Earth's Deep History: How it Was Discovered and Why it Matters

  • Martin J. S. Rudwick
University of Chicago Press: 2014. 9780226203935 | ISBN: 978-0-2262-0393-5

Three things annoy Martin Rudwick about how the history of Earth science is portrayed. He scorns monoglot provincialism, caricatures that pit science against religion — and hero-worship. So I hope he forgives the fact that in 1977, at 21, I made a pilgrimage to London to hear him speak at the Geological Society, and to ask him to autograph my copy of his Living and Fossil Brachiopods (Humanities Press, 1970).

Frontispiece from Museum Wormianum (1655) by antiquary Ole Worm, showing his cabinet of curiosities — a collection of fossils and other natural artefacts. Credit: Private Collection/Bridgeman Images

Rudwick had just switched from studying palaeontology and functional morphology — which uses engineering principles to make sense of the sometimes perplexing three-dimensional geometry of fossil skeletons — to the history of science. In this he has forged a second, even more distinguished career. Because the subject is also an enthusiasm of mine, I have followed his work with an appreciation that remains undimmed after reading his latest book, Earth's Deep History.

This traces the origin of historical science in the seventeenth century, when the things we see around us in nature came to be seen as 'monuments', pregnant with historical meaning, like archaeological relics. With his talent for encapsulating pre-modern mindsets, Rudwick deftly explains how ideas of natural history were embedded in cultural history. He concentrates on thinking in the late eighteenth century, not only in Anglophone countries but, crucially, also in mainland Europe — especially France. The book's premise, which has been used before by Rudwick and others (including the late evolutionary biologist Stephen Jay Gould), is that humanity's discovery of Earth's immense age is a step in science's progressive removal of humans from the centre of things. First our planet was relegated to mere third rock from the Sun; then humans were transformed from the pinnacle of God's creation into twigs on an evolutionary bush.

Rudwick's early brachiopod book drew on material originally expounded in papers, and in this respect Earth's Deep History is its cousin. In 2005 and 2008, respectively, Rudwick published his magisterial tomes Bursting the Limits of Time and Worlds Before Adam (both University of Chicago Press). These burst the limits of my briefcase and contributed to my upper-body strength. It is therefore welcome that their arguments have been condensed into a more portable account of the human appreciation of time. Unlike many authors (including Charles Darwin) whose big books were conceived as 'sketches' for never-completed longer works, Rudwick has sensibly done things the right way round.

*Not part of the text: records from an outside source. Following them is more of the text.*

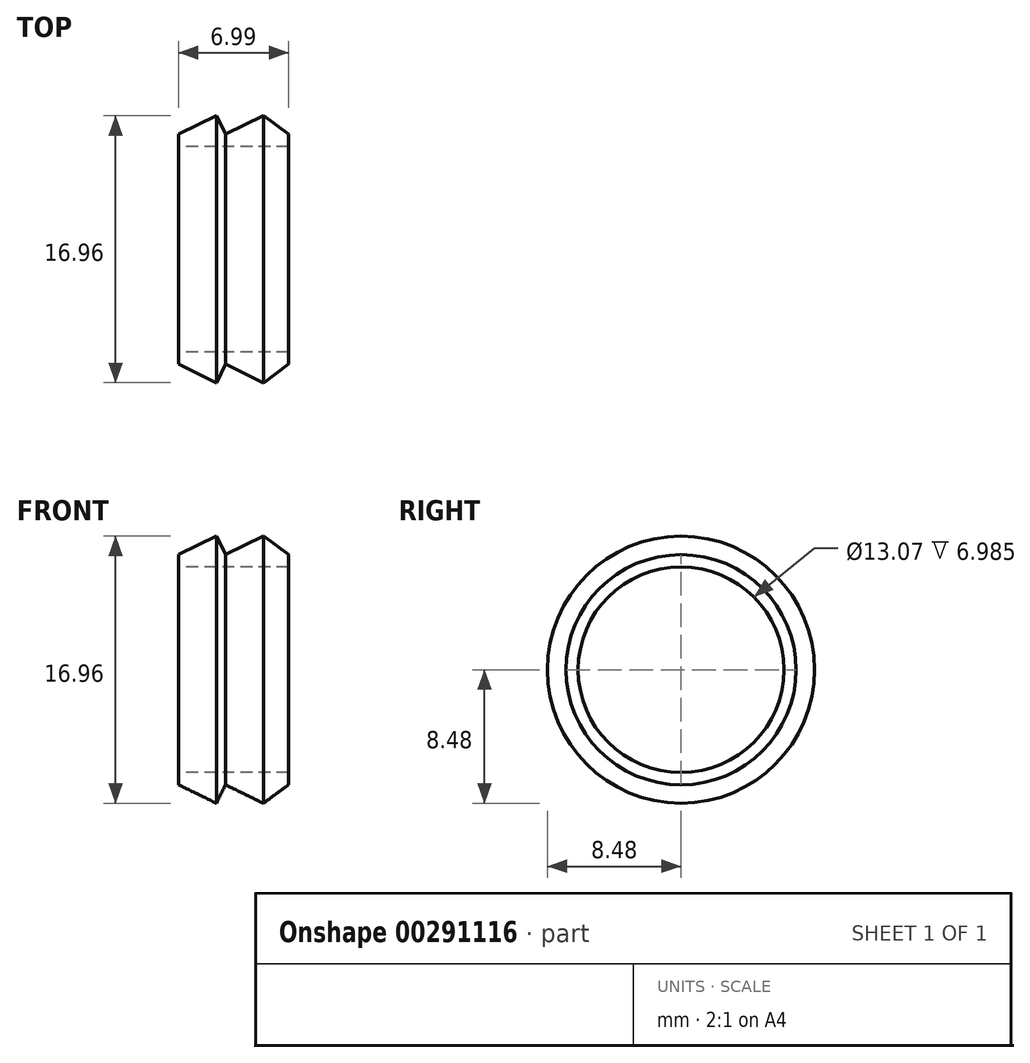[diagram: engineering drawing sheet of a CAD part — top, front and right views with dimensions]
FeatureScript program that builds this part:
annotation { "Feature Type Name" : "Feature", "Feature Type Description" : "" }
export const myFeature = defineFeature(function(context is Context, id is Id, definition is map)
    precondition{}
    {
        {
            var Q0;
            Q0=qCreatedBy(makeId("Front.planeOp"),FACE);
            var sketch = newSketch(context, id + "F0", { "sketchPlane" : qUnion([Q0])});
            skLineSegment(sketch, "E0", {"start": v(0, 0) * mm, "end": v(6.99, 0) * mm});
            skLineSegment(sketch, "E1", {"start": v(0, 0) * mm, "end": v(0, 7.3) * mm});
            skLineSegment(sketch, "E2", {"start": v(0, 7.3) * mm, "end": v(6.99, 7.3) * mm});
            skLineSegment(sketch, "E3", {"start": v(6.99, 7.3) * mm, "end": v(6.99, 0) * mm});
            skLineSegment(sketch, "E4", {"start": v(0, 0) * mm, "end": v(-12.76, 0) * mm});
            skLineSegment(sketch, "E5", {"start": v(0, 7.3) * mm, "end": v(2.4, 8.48) * mm});
            skLineSegment(sketch, "E6", {"start": v(2.4, 8.48) * mm, "end": v(2.98, 7.3) * mm});
            skLineSegment(sketch, "E7", {"start": v(2.98, 7.3) * mm, "end": v(5.38, 8.48) * mm});
            skLineSegment(sketch, "E8", {"start": v(5.38, 8.48) * mm, "end": v(6.99, 7.3) * mm});
            skLineSegment(sketch, "E9.MirrorCS", {"start": v(0, -7.3) * mm, "end": v(2.4, -8.48) * mm});
            skLineSegment(sketch, "E10.MirrorCS", {"start": v(2.4, -8.48) * mm, "end": v(2.98, -7.3) * mm});
            skLineSegment(sketch, "E11.MirrorCS", {"start": v(2.98, -7.3) * mm, "end": v(5.38, -8.48) * mm});
            skLineSegment(sketch, "E12.MirrorCS", {"start": v(5.38, -8.48) * mm, "end": v(6.99, -7.3) * mm});
            skSolve(sketch);
        }
        {
            var Q0;
            Q0=makeQuery(id+"F0.imprint","IMPRINT",FACE,{"disambiguationData":[TD([[makeQuery(id+"F0.imprint","IMPRINT",EDGE,{"derivedFrom":sQuery(id+"F0.wireOp",EDGE,"E0")}),1.0]])]});
            var Q1;
            {var subQ0=sQuery(id+"F0.wireOp",EDGE,"E5");Q1=makeQuery(id+"F0.imprint","IMPRINT",FACE,{"disambiguationData":[TD([[makeQuery(id+"F0.imprint","IMPRINT",EDGE,{"derivedFrom":subQ0}),-1.0]])]});}
            var Q2;
            {var subQ2=sQuery(id+"F0.wireOp",EDGE,"E7");Q2=makeQuery(id+"F0.imprint","IMPRINT",FACE,{"disambiguationData":[TD([[makeQuery(id+"F0.imprint","IMPRINT",EDGE,{"derivedFrom":subQ2}),-1.0]])]});}
            var Q3;
            Q3=sQuery(id+"F0.wireOp",EDGE,"E4");
            revolve(context, id + "F1", {"entities" : qUnion([Q0, Q1, Q2]), "axis" : qUnion([Q3]), "revolveType" : RevolveType.FULL});
        }
        {
            var Q0;
            Q0=makeQuery(id+"F1.opRevolve","SWEPT_FACE",FACE,{"disambiguationData":[OSD([sQuery(id+"F0.wireOp",EDGE,"E1")])]});
            var sketch = newSketch(context, id + "F2", { "sketchPlane" : qUnion([Q0])});
            skCircle(sketch, "E13", {"center": v(0, 0) * mm, "radius": 6.53 * mm});
            skSolve(sketch);
        }
        {
            var Q0;
            Q0 = qSketchRegion(id + "F2", true);
            extrude(context, id + "F3", {"entities" : qUnion([Q0]), "operationType" : NewBodyOperationType.REMOVE, "oppositeDirection" : true, "depth" : 25.4 * mm});
        }
    });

Beginning with Irish Archbishop James Ussher's 1650 publication of a chronology suggesting that the world began on 23 October 4004 BC, Rudwick shows how, by the eighteenth century, Western culture had long accepted that Earth had been around for millennia. Ussher was not alone: Isaac Newton played the same game, suggesting a date of 3988 BC. Rudwick is at pains to emphasize that Ussher was a serious chronologist who did not deserve his post-Darwinian ridicule. What these chronologies show is that humanity was at that time assumed by all to have been part of the Universe from its inception.

The image of emergent science heroically struggling against obscurantist religion is a fiction.

Rudwick goes on to reveal how natural philosophers such as Jean-André Deluc and Johann Jakob Scheuchzer in Switzerland arrived at a truer picture. In attempting to reconcile scriptural and other textual evidence with that slowly emerging from nature's monuments, they came to realize that Earth had had a long prehistoric existence for which there was no documentary evidence. Yet far from being stifled by what had gone before, they were profoundly aided by the work of traditional, historical and antiquarian scholars working in the Judaeo-Christian tradition. The image of emergent science heroically struggling against obscurantist religion is a fiction conjured by post-Darwinian revisionism and militant atheists, Rudwick insists.

Later natural philosophers, reading nature as innately historical, saw further. For Darwin, species were not finished objects in neat taxonomic boxes; they represented the cut ends of historical threads, linking all to the origin of life. Most people today would categorize Darwin as a biologist, but his view of species derived from his geologist's instinct that all things embody a historical narrative. The realization that much of Earth's history was not just prehistoric but prehuman gave birth to what we now call deep time. The book concludes with a relatively breezy scamper through the subsequent history of Earth science, taking in the 1960s and 70s arrival of its grand unifying theory, plate tectonics.

Reading Rudwick's prose is a pleasure, but this is not a 'popular' book. Rudwick provides little human interest behind the names, so if these do not already conjure up real human beings with lives and idiosyncrasies, he offers scant help. Indeed, he has few good words to say about the stylistic compromises of popular histories. I find this a trifle ungallant. Superior art, for all its academic shortcomings, engages more minds than the diligent knight on his charger of scholarship ever will.